Rocky (Jane Levy), Alex (Dylan Minnette), and Money (Daniel Zovatto) like to steal things from houses. They access these houses through Alex’s father whose company provides security for them. Money is the one with the connection to sell the stolen goods, while Alex is the brain. The money isn’t great, and most of them are looking for an end game, or that one big score. The jackpot comes in the form of a Blind Man (Stephan Lang), who is a Gulf war Veteran. After losing his daughter in an accident, the blind man is given money as a payoff for his loss, and it is that money that is the end game that could get all three out for good. Everything seems so easy, break in, put everyone in the house asleep, then find the money and get out. What may sound easy turns into a nightmare, as they picked the wrong house and definitely the wrong man to tussle with.

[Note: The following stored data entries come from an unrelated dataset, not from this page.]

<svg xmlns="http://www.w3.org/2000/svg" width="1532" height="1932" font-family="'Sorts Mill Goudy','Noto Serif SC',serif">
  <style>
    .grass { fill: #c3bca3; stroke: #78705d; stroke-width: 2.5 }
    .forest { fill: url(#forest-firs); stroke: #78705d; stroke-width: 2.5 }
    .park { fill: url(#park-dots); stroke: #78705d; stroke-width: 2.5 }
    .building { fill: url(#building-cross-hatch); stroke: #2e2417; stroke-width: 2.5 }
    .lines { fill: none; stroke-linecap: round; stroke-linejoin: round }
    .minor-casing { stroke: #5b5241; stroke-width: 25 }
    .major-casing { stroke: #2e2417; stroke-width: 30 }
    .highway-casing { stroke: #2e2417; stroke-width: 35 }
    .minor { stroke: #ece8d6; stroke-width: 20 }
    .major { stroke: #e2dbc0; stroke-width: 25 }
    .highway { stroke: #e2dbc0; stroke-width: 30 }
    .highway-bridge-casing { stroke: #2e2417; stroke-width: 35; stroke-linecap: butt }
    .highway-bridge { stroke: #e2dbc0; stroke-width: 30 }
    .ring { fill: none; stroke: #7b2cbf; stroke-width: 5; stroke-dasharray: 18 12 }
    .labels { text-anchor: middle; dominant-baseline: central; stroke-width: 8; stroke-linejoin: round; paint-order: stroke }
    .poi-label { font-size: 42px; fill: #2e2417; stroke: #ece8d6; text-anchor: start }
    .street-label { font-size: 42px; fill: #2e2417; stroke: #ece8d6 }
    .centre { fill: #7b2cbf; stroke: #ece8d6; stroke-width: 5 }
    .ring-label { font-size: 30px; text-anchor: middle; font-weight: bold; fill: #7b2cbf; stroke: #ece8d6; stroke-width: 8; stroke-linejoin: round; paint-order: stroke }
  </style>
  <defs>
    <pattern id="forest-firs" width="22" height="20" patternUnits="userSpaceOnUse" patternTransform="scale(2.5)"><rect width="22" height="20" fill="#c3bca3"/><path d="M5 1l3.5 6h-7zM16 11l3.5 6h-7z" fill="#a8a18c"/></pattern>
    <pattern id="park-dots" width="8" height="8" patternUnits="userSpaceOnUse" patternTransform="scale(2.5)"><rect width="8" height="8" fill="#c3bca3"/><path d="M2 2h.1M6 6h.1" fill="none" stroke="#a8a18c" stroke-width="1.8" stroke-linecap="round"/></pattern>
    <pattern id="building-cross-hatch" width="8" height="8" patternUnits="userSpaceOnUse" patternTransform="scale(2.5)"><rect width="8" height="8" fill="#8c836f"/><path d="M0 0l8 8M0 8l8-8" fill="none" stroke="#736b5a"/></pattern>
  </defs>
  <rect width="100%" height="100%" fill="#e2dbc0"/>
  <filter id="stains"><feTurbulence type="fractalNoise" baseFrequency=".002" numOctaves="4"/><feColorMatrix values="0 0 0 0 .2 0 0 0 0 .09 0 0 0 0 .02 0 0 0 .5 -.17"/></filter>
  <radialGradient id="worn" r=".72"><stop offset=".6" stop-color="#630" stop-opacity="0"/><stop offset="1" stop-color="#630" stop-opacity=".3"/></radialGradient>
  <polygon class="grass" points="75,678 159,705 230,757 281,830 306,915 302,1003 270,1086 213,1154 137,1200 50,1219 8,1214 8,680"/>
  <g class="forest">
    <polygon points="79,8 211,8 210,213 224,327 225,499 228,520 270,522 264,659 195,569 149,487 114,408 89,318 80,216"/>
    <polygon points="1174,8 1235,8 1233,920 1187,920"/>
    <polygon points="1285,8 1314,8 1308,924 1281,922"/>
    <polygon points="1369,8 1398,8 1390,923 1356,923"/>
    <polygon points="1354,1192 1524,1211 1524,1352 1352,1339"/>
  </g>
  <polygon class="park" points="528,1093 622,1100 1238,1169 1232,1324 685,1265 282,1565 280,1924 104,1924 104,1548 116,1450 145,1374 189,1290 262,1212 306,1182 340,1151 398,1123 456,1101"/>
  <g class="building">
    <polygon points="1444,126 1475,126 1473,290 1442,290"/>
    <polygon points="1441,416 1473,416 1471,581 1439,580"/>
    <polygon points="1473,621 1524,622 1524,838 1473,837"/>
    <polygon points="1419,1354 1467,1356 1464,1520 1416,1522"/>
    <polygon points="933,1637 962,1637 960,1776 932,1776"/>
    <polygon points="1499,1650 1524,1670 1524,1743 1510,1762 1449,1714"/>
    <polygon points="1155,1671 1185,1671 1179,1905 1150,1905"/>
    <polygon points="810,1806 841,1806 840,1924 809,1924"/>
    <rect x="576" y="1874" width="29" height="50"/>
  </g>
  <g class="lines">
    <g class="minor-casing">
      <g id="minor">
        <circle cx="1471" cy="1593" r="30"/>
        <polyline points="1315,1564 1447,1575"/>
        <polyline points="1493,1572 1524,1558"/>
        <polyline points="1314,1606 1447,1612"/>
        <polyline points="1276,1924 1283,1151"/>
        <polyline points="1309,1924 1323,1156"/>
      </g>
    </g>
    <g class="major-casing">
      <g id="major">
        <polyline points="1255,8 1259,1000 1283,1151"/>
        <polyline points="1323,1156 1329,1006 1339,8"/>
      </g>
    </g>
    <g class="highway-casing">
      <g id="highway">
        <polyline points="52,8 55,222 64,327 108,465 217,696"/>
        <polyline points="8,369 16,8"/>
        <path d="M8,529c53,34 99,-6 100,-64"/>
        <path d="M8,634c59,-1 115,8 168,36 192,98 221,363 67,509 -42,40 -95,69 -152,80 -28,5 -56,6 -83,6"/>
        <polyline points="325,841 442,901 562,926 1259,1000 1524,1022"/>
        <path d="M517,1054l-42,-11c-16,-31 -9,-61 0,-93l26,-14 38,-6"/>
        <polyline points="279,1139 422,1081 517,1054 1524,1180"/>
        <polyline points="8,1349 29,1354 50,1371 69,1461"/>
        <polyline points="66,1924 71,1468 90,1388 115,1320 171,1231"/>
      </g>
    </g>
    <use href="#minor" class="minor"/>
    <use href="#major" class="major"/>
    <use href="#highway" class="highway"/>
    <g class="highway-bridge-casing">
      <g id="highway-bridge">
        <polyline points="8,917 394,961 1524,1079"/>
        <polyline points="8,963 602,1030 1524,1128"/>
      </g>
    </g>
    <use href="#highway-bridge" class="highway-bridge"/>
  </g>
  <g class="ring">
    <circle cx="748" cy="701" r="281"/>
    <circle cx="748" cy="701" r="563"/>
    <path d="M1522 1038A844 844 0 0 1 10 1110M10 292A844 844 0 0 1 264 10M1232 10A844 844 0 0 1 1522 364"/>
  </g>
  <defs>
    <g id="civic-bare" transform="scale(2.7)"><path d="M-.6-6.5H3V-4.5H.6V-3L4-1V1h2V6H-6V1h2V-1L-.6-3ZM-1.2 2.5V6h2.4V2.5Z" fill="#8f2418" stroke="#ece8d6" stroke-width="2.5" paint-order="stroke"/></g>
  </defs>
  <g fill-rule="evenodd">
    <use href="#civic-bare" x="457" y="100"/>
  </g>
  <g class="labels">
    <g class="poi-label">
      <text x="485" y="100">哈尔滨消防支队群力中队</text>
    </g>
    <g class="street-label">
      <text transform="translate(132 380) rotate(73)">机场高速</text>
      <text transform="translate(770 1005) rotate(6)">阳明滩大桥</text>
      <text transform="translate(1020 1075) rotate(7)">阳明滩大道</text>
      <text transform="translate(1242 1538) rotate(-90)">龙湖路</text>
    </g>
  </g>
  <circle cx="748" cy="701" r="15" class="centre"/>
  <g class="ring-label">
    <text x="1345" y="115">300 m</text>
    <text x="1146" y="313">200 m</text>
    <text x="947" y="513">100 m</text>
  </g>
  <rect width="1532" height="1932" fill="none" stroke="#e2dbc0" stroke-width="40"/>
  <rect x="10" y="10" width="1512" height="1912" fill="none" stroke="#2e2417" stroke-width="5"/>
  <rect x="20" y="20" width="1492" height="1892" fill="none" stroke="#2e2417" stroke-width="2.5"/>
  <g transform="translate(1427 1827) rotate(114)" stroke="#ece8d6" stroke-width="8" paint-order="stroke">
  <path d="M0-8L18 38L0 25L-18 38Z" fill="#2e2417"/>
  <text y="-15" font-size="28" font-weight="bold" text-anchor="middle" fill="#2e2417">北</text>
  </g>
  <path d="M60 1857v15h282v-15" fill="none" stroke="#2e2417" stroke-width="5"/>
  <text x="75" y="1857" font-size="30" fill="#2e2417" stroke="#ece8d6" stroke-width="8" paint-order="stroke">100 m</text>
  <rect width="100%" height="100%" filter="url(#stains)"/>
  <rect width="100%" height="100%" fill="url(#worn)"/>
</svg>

With a story written by Rodo Sayagues and Fede Alvarez, the later also directing you were already in good hands. The film uses silences and atmosphere perfectly as every sound or lack thereof resonates. Having the victim being blind only adds to that, as he has to use those sounds to find who is in his house. Alvarez, who is coming off the remake of “Evil Dead” shows his love for the genre with little tips of the hat to films he loved. Alvarez and Sayagues create a film that will have you on the edge of your seat, as the lack of sounds elevates what you think might come next. It’s not the characters that drive the narrative, it’s what they do, or don’t do that does. While the film is heavy on suspense, it lacks scares, which for me enhances the film and makes it stand out and not just another attempt to scare you. With two good films under his belt, Alvarez has become one of those directors whose films I anticipate. “Don’t Breathe” will have you holding your breath at every turn, as the silence becomes too much to bear sometimes. This is what a film should do, so sit back, and pay attention and just remember one thing, don’t, ya’ know, don’t do the breathing thing.